We welcome the assessment’s noting of persistent presence of terrorist groups and individuals inside Afghanistan such as Al-Qaeda and their relations with the Taliban, and the fact that measures taken by the Taliban against them has not been satisfactory to concerned member states.
A requirement for a serious and genuine implementation of resolution 1373 (2001), however, is missing from the assessment.
The call for “reviewing and updating relevant provisions of the UN 1988 Sanctions list pursuant to resolution 1988 (2011)” is welcoming, provided that such a review is conducted with the intent to ensure strict enforcement of the sanctions regime. This is one of the few leverages of the international community.
In the face of what has been happening since August 2021, the revision of the entire sanctions regime is long overdue. The update must strengthen its monitoring and depoliticization, making it more targeted on the Taliban’s assets, travels, and arms.
In the past two years, prominent figures of the Taliban have been instrumental in numerous violations of human rights. Their names must be added to the sanctions list.
The assessment rightly identifies inclusive governance as key demand of “many Afghan stakeholders and of the international community” but finding its remedy in “Afghan traditions of consultations and dialogue”, such as the formation of a constitutional jirga, would be contested by many for two reasons.
First, the Taliban have abolished the 2004 Constitution, hence holding a “constitutional” jirga is impossible. Second, part of the problem is the historic imposition of jirga as a fair consultative body.

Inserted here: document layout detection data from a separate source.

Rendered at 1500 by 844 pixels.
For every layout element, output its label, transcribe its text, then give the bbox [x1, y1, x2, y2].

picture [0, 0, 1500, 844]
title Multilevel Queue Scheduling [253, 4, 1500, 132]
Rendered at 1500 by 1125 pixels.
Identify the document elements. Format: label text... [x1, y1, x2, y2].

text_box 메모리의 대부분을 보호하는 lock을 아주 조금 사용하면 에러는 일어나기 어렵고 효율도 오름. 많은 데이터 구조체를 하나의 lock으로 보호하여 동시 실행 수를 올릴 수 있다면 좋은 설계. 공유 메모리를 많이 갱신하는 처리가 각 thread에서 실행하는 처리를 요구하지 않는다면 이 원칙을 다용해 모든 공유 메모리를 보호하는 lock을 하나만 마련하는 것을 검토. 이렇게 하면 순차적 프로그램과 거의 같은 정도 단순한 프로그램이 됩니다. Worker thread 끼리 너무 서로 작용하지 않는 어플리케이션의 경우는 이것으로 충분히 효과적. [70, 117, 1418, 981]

Jirgas have historically failed to bring sustainable solutions to the political crisis. Despite having the loya jirga defined in the 2004 Constitution, no constitutional jirga has ever been held in Afghanistan. Almost all jirgas have served the interests of the rulers who have held them.
Chances are that in the current climate, any jirga formed under the Taliban rule will be handpicked and will serve their interests.
Over the past two decades, the people of Afghanistan proved that they are well-receptive to modern and decent methods of political participation, such as transitional authority, free elections, and referendum.
They do not deserve being offered inferior alternatives in the name of “tradition,” which would only serve to whitewash and normalize the Taliban’s tyrannical rule.
The first step of upholding the obligations of the State of Afghanistan, forming an inclusive government and enabling normalisation starts with at least the creation of an equilibrium between the Taliban and their opponents, through internal and external conditionality and pressure.
This is what the proposed UN mechanism of support should be focused on, not further unconditional engagement with the Taliban.
Ambassador Mahmoud Saikal served as Permanent Representative of Afghanistan to the United Nations from 2015 to 2019.